Die Journalistin hakt nochmals nach und sagt, dass «offene Homosexualität» in Katar nicht erlaubt sei. In seiner Replik behauptet Al Khater, nicht zu wissen, was sie damit meine. «Öffentliches Zurschaustellen von Zuneigung ist verpönt, und das gilt für die gesamte Region», so Al Khater bei CNN. «Katar ist ein sittsames Land, das ist das einzige, was man respektieren muss. Ansonsten können Menschen ihr Leben hier frei leben.»

Katar ist ein sittsames Land, das ist das einzige, was man respektieren muss

Er erklärt Davies, dass Menschen nicht nur ins Gefängnis kommen können weil sie homosexuell seien, sondern auch «weil sie heterosexuell sind». Er verstehe die Frage nicht. Denn es gebe im Land durchaus homosexuelle und heterosexuelle Personen, die gemeinsam in dieser Gesellschaft leben würden. Ohne Probleme, wie er impliziert.

Gebräuche respektieren Man respektiere andere Kulturen, erwarte aber von Fussballfans, dass sie die konservativen Gebräuche der katarischen Gesellschaft ihrerseits respektierten. Natürlich könnten auch homosexuelle Personen und Paare ins Land kommen und sich dort sicher fühlen – solange sie von einem öffentlichen Zurschaustellen von Zuneigung absähen!

Er verweist darauf, dass es auch anderswo «konservative» Gesellschaften gäbe und dass auch anderswo die Ehe für gleichgeschlechtliche Paare nicht erlaubt sei. Katar sei also kein Einzelfall.

Ob Josh Cavallo tatsächlich mit der australischen Nationalmannschaft nach Katar reisen wird, ist derzeit nicht klar. Denn bisher war der Spieler von Adelaide United nur bei der Jugend-Nationalmannschaft im Einsatz. Ob er nach dieser Einladung schon vorher ins Land kommen will, bleibt abzuwarten.

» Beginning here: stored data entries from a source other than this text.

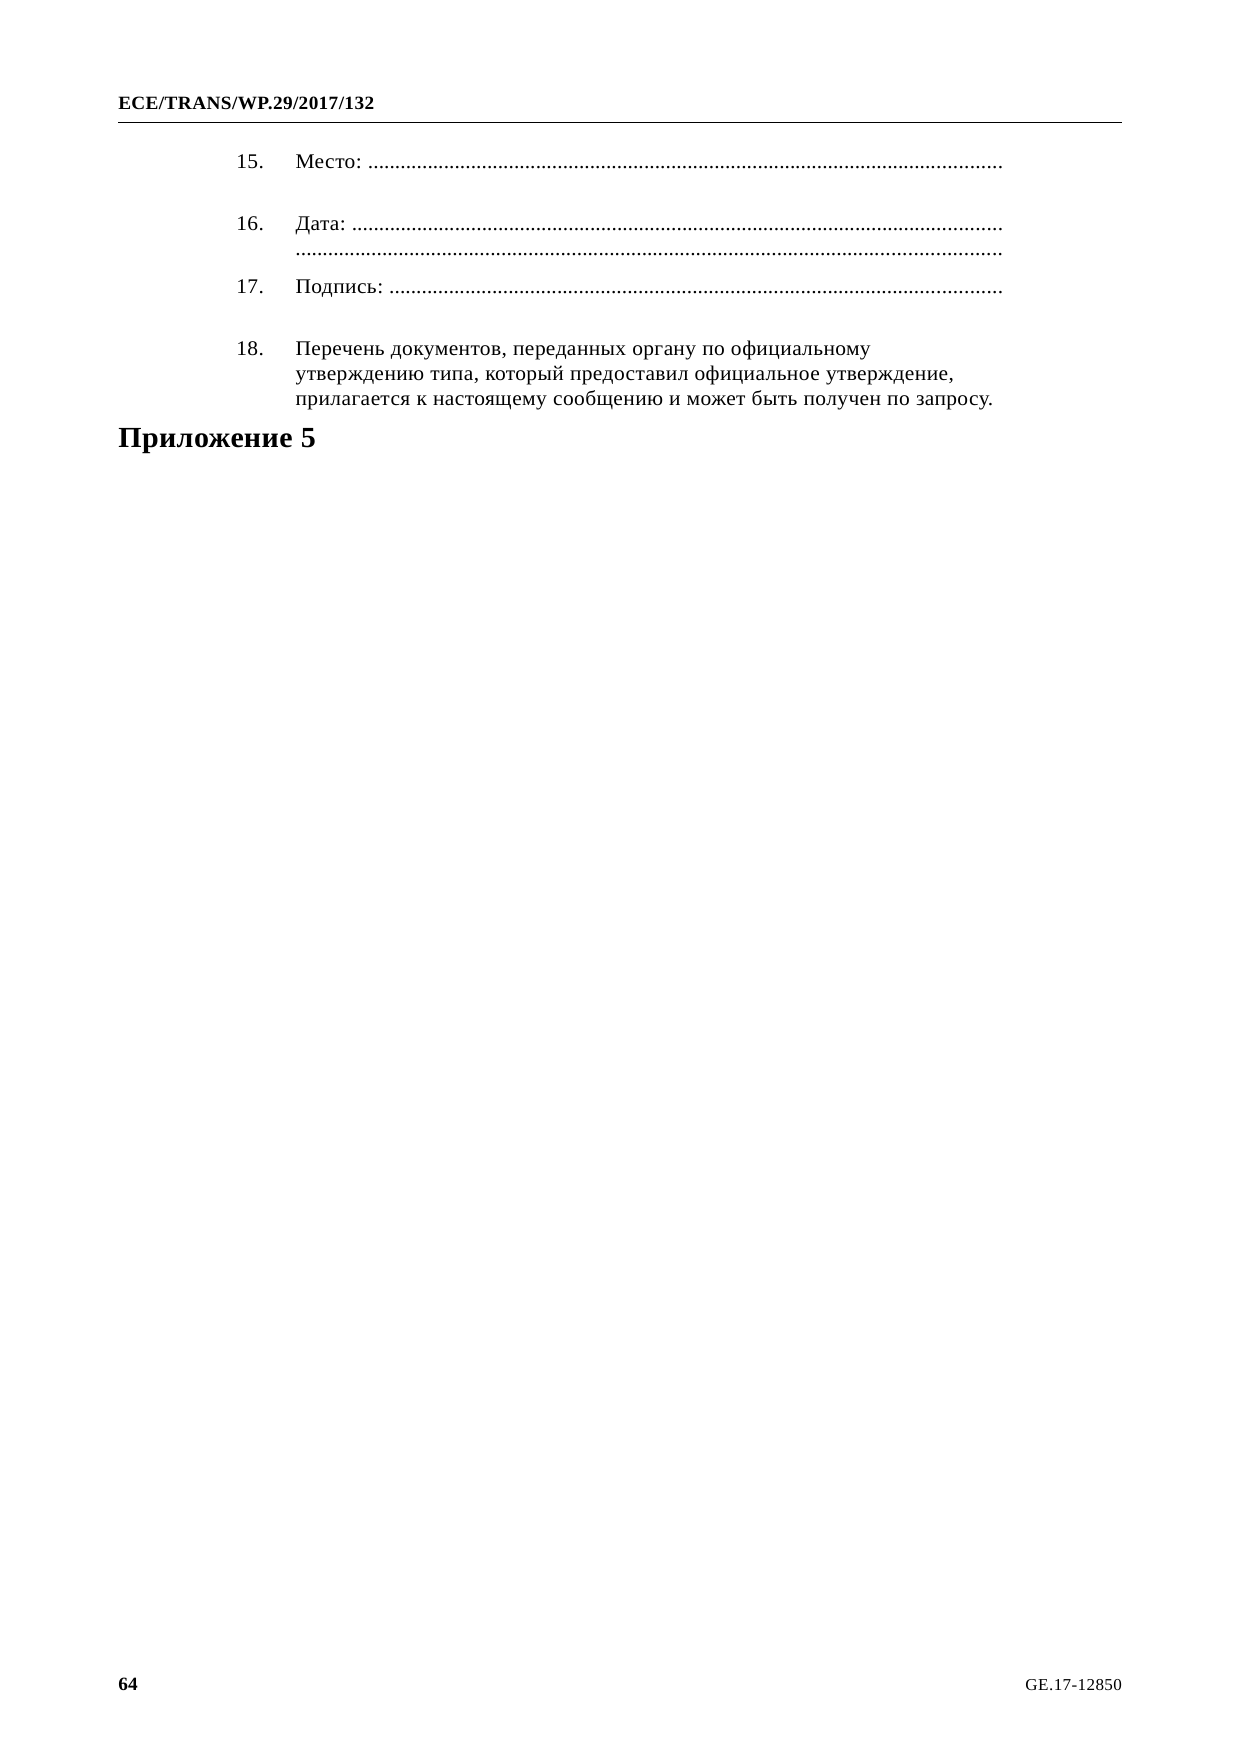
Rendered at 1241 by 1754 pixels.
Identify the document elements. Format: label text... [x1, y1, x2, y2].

text 17. Подпись: [236, 273, 1004, 323]
text Приложение 5 [118, 423, 1004, 454]
text 15. Место: [236, 148, 1004, 198]
text 18. Перечень документов, переданных органу по официальному утверждению типа, который предоставил официальное утверждение, прилагается к настоящему сообщению и может быть получен по запросу. [236, 335, 1004, 410]
text 16. Дата: [236, 210, 1004, 260]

Für die von Al Khater angesprochene Gastfreundschaft ist Katar tatsächlich berühmt, wie jeder weiss, der schon einmal Doha besucht hat. Und in der Tat kann man sich als Homosexueller vor Ort frei bewegen, solange man sich an den Sittlichkeits-Kodex in der Öffentlichkeit hält, der für alle gilt. Wie sich eine solche «Sittlichkeit» mit westlichen Vorstellungen von Weltoffenheit decken könnte, ist eine andere Frage, die auch innerhalb der katarischen Gesellschaft diskutiert wird, wo es vehement in gegensätzliche Richtungen ziehende Gruppierungen gibt.

Die Fussball-WM wird im November und Dezember 2022 stattfinden, wenn die Temperaturen in Katar nicht so glühend heiss sind. (MANNSCHAFT berichtete, dass die Schweiz bei der WM in Katar auf Dialog statt Protest setze.)